• **Activity A**:
In the Frankford passage, where does the community's name probably come from?
• **Activity B**:
List every number that appears in the Frankford passage.
• **Activity C**:
Please retype the Frankford passage, everything from "Frankford is a" down to "a first settler.".

• **Selected passage**:

Frankford is a city in Pike County, Missouri, United States. As of the 2020 census, Frankford had a population of 343.
==History==
A post office called Frankford has been in operation since 1830. The community's name probably is a transfer from Frankfort, Kentucky, the former home of a first settler.

==Geography==
Frankford is located at (39.493255, -91.320831).

According to the United States Census Bureau, the city has a total area of 0.52 sqmi, all land.

• **Material shown**:
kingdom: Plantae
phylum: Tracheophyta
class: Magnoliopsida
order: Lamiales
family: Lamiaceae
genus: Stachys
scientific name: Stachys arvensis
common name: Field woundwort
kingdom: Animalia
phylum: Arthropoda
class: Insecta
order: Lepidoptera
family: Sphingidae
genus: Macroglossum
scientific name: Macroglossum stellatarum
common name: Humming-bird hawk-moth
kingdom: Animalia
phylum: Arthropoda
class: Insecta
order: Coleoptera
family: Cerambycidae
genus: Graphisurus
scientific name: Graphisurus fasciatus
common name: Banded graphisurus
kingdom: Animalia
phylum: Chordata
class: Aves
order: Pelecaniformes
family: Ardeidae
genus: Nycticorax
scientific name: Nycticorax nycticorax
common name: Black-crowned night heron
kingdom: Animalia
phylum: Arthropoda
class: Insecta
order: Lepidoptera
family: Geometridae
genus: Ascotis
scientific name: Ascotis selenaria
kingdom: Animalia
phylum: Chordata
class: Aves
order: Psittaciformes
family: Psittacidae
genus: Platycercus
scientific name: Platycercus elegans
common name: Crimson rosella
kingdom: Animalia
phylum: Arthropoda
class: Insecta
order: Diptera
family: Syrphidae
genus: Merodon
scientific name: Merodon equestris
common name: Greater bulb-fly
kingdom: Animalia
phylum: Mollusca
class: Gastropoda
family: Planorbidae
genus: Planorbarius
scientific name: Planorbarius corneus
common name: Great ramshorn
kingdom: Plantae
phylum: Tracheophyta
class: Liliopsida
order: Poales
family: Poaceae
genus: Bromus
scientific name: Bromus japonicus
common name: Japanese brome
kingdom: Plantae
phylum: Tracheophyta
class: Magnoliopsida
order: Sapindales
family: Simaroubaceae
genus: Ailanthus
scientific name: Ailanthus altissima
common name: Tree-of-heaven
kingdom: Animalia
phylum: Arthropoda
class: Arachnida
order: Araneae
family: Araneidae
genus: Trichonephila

• **Output A**:
It is probably a transfer from Frankfort, Kentucky, the former home of a first settler.

• **Output B**:
2020, 343, 1830, 39.493255, -91.320831, 0.52

• **Output C**:
Frankford is a city in Pike County, Missouri, United States. As of the 2020 census, Frankford had a population of 343.
==History==
A post office called Frankford has been in operation since 1830. The community's name probably is a transfer from Frankfort, Kentucky, the former home of a first settler.